**What the task asks**
Please copy out every line of the material below word for word, leaving out the pictures.

**Entries provided**
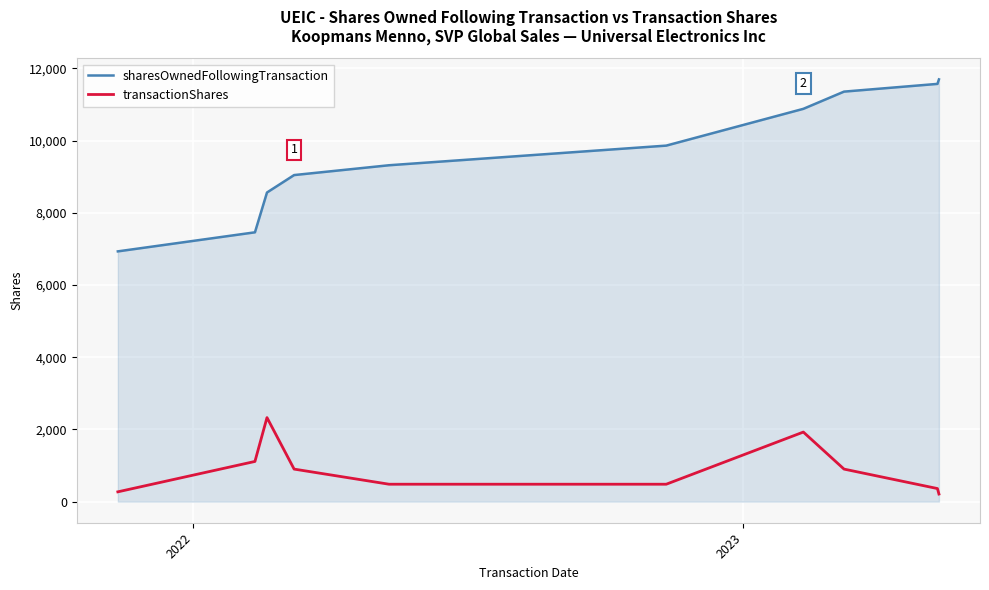

What is the maximum value for sharesOwnedFollowingTransaction?

11698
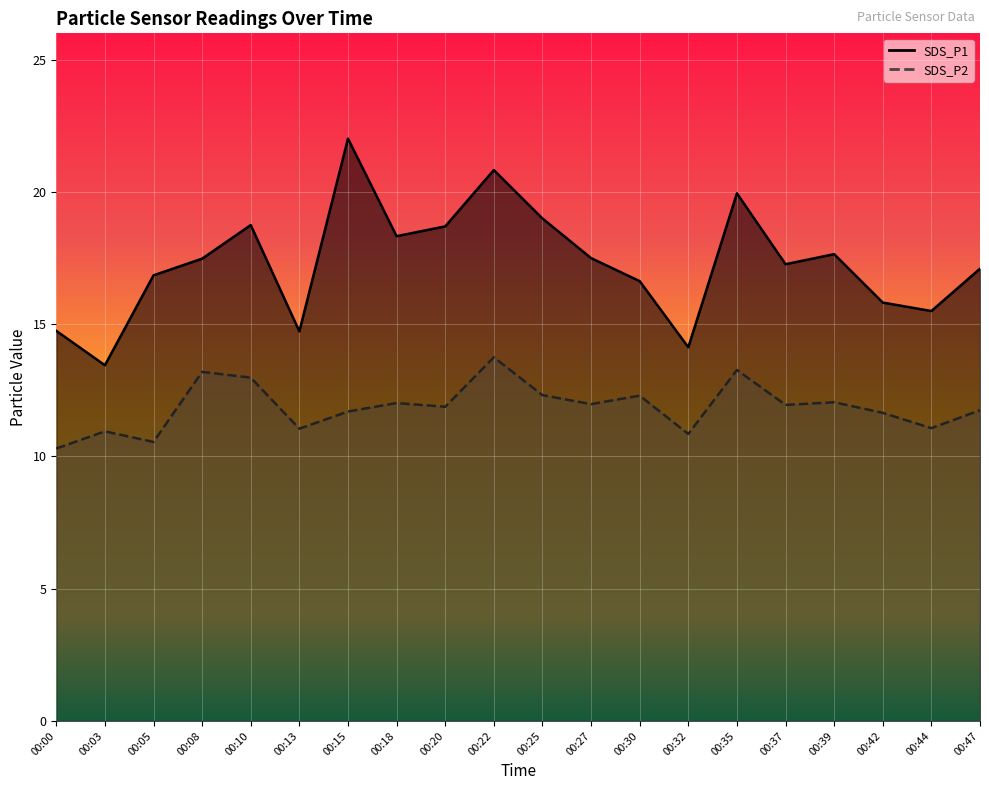

What is the total value across all series at 00:47?

28.9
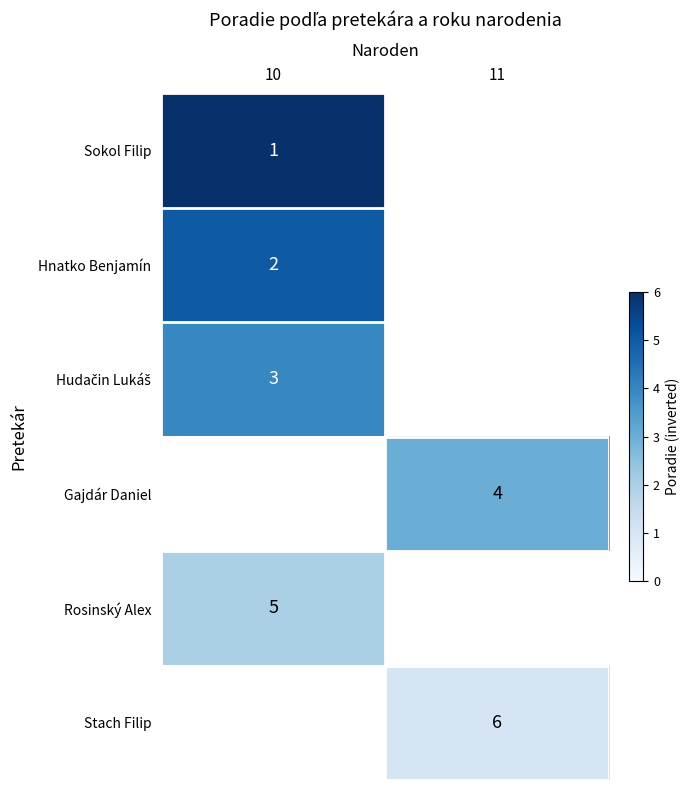

True or false: Stach Filip has a value of 6 at 11.

True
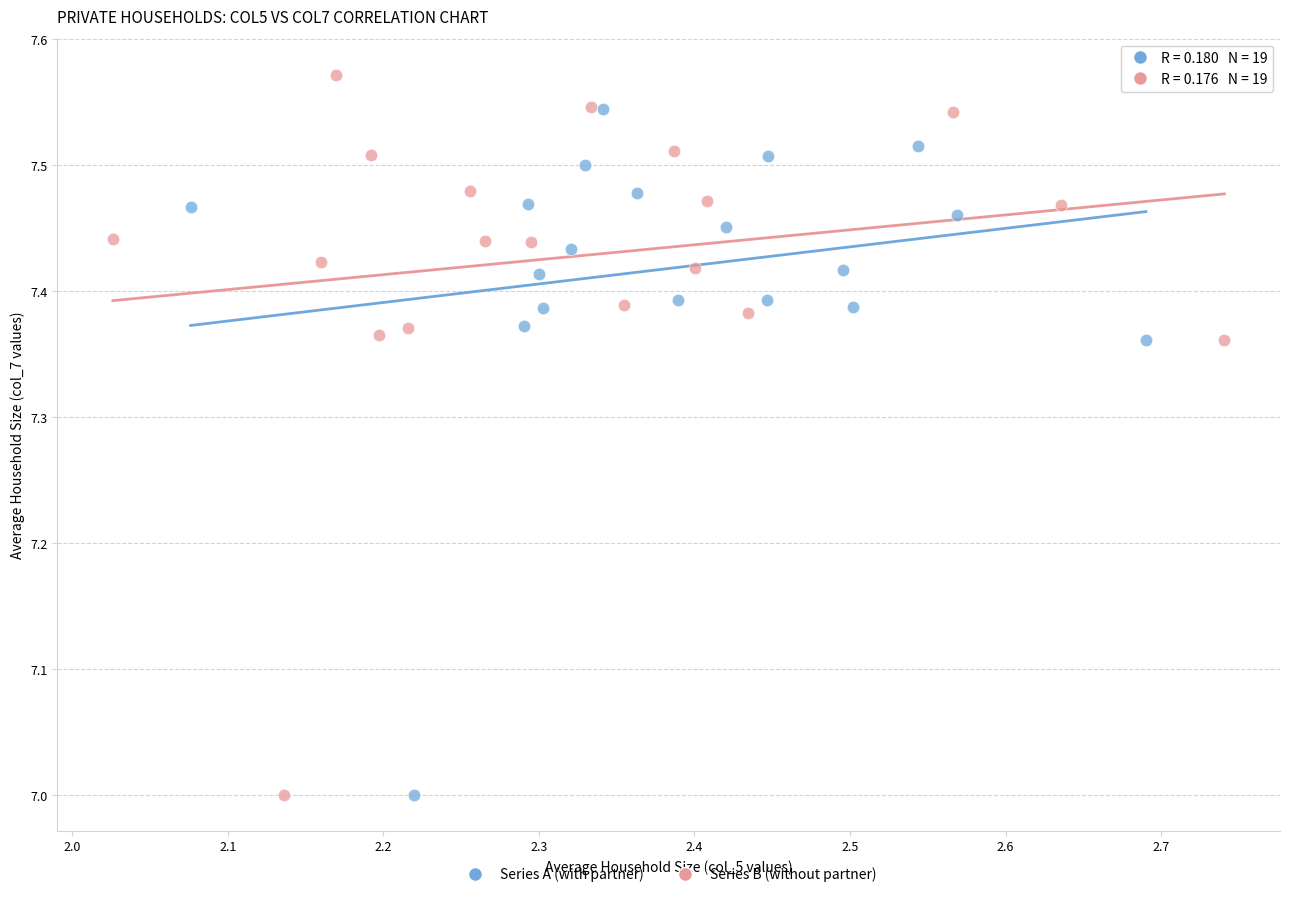

Which series reaches the maximum Y coordinate?

Series B (without partner)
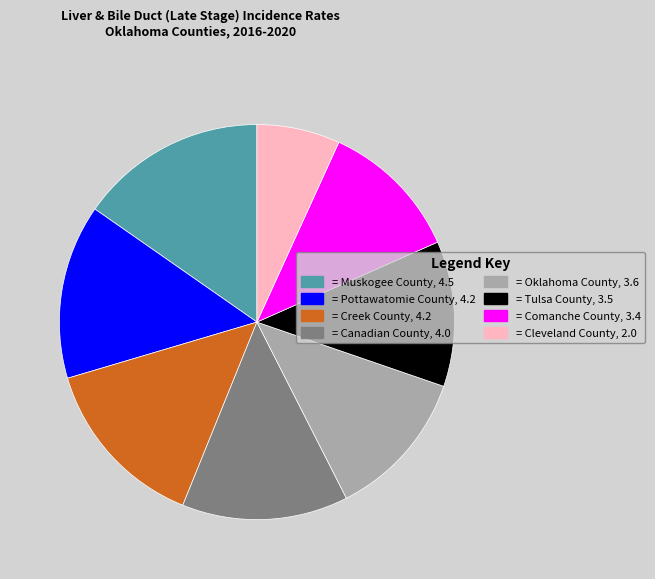

Is the sum of = Canadian County, 4.0 and = Comanche County, 3.4 greater than half?

No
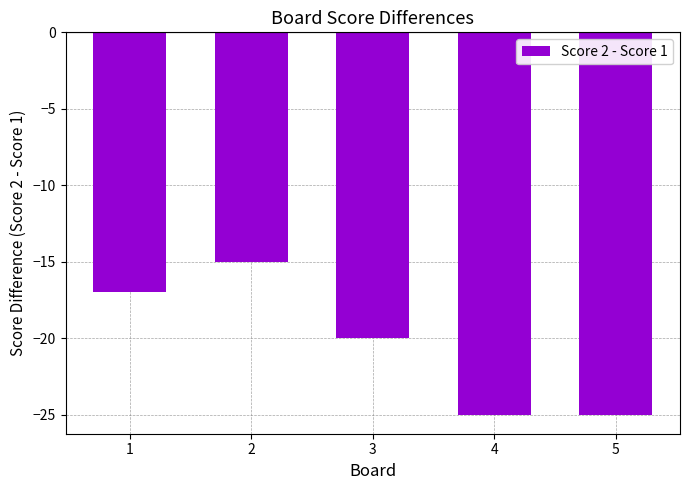

What is the sum of all values?

-102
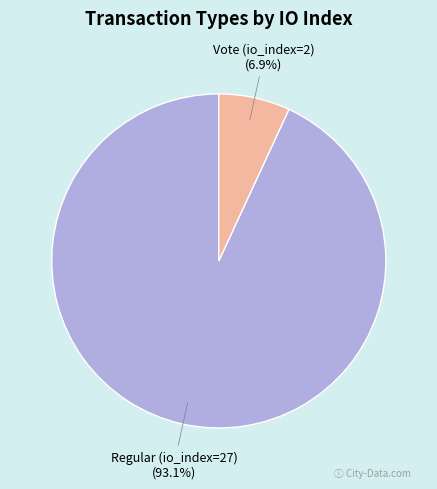

Which has a higher value, Regular (io_index=27) or Vote (io_index=2)?

Regular (io_index=27)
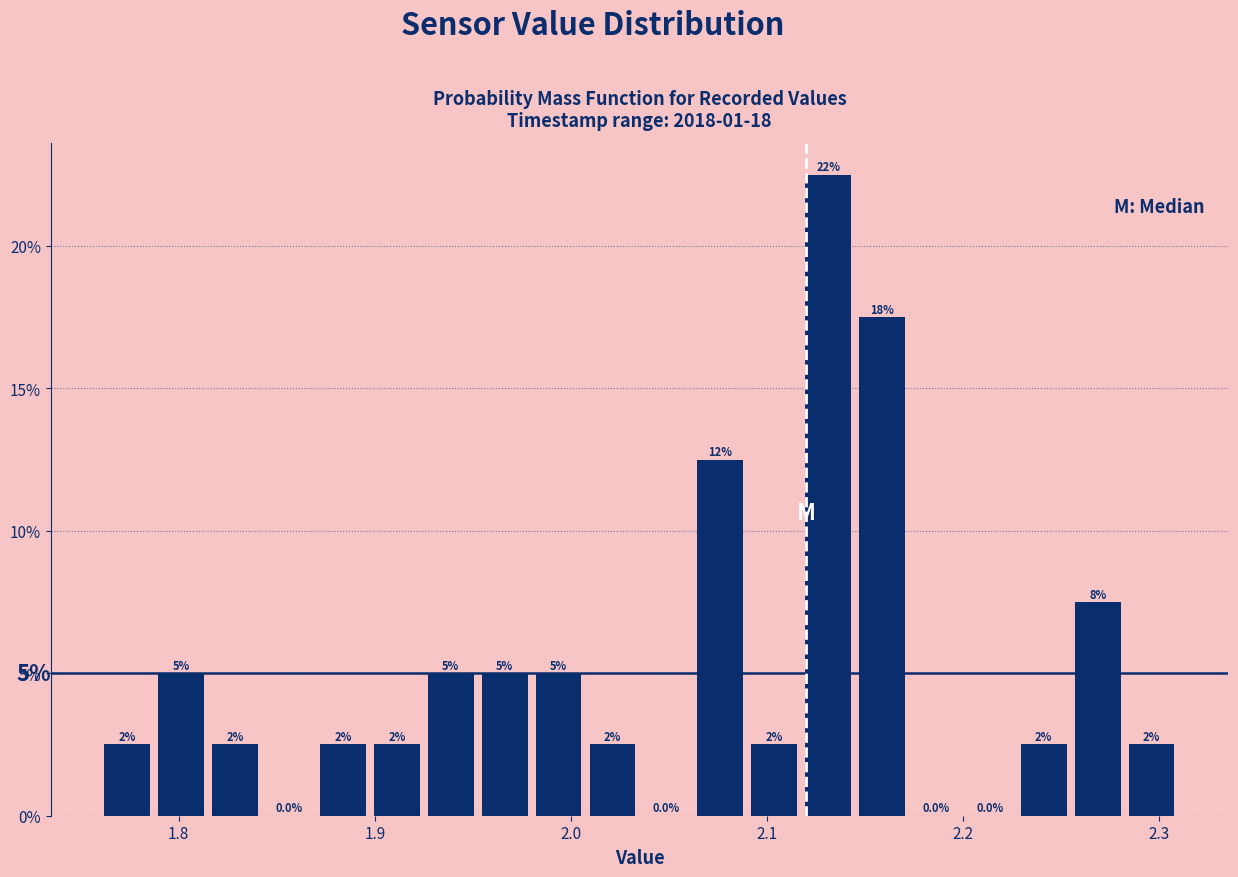

Read against the x-axis, roughly where is the centre of the tallest bar?

2.13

**Result of the task**
What is the maximum value for sharesOwnedFollowingTransaction?

11698

What is the total value across all series at 00:47?

28.9

True or false: Stach Filip has a value of 6 at 11.

True

Which series reaches the maximum Y coordinate?

Series B (without partner)

Is the sum of = Canadian County, 4.0 and = Comanche County, 3.4 greater than half?

No

What is the sum of all values?

-102

Which has a higher value, Regular (io_index=27) or Vote (io_index=2)?

Regular (io_index=27)

Read against the x-axis, roughly where is the centre of the tallest bar?

2.13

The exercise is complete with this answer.